═══ RECORDS FOR THIS EXERCISE ═══

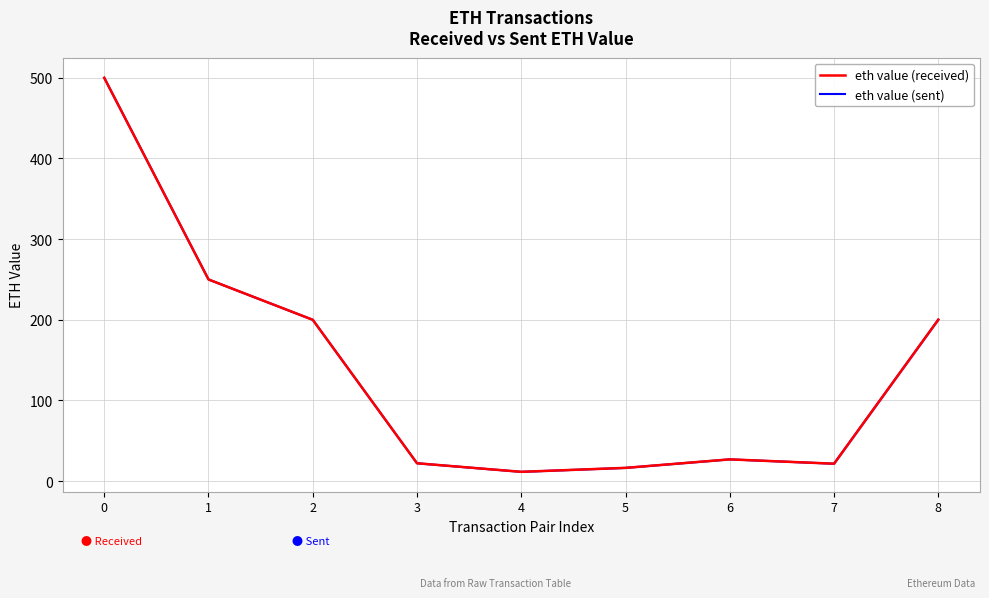

List the series in order of their overall mean, lowest first.

eth value (sent), eth value (received)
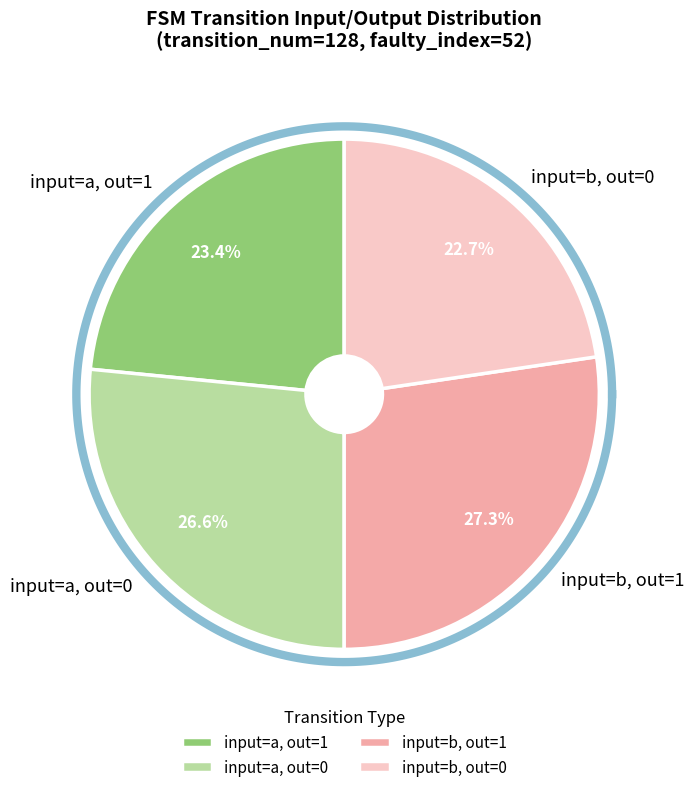

Do other and b (input) together represent more than half of the pie?

Yes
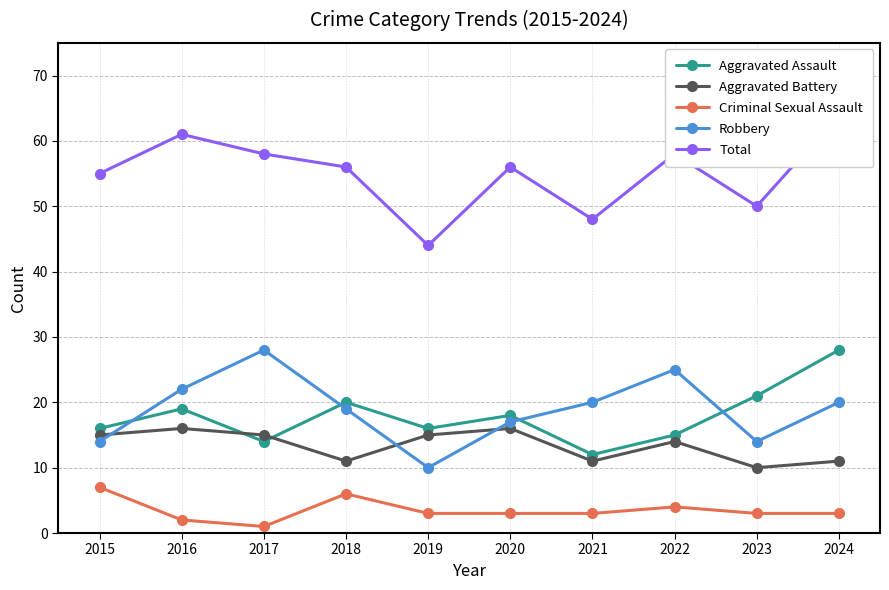

Does the chart display data point markers on the line(s)?

Yes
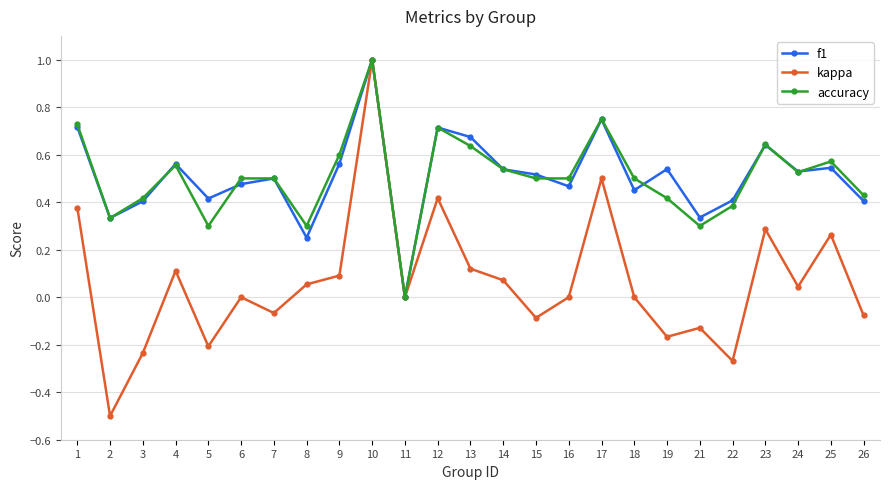

At which label does f1 reach its minimum?

11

═══

**WHAT THIS TASK INVOLVES:** Copy the records word for word, from the line containing "Do other and" through the end of the records, and leave out the pictures.

**WRITTEN RESPONSE:**
Do other and b (input) together represent more than half of the pie?

Yes

Does the chart display data point markers on the line(s)?

Yes

At which label does f1 reach its minimum?

11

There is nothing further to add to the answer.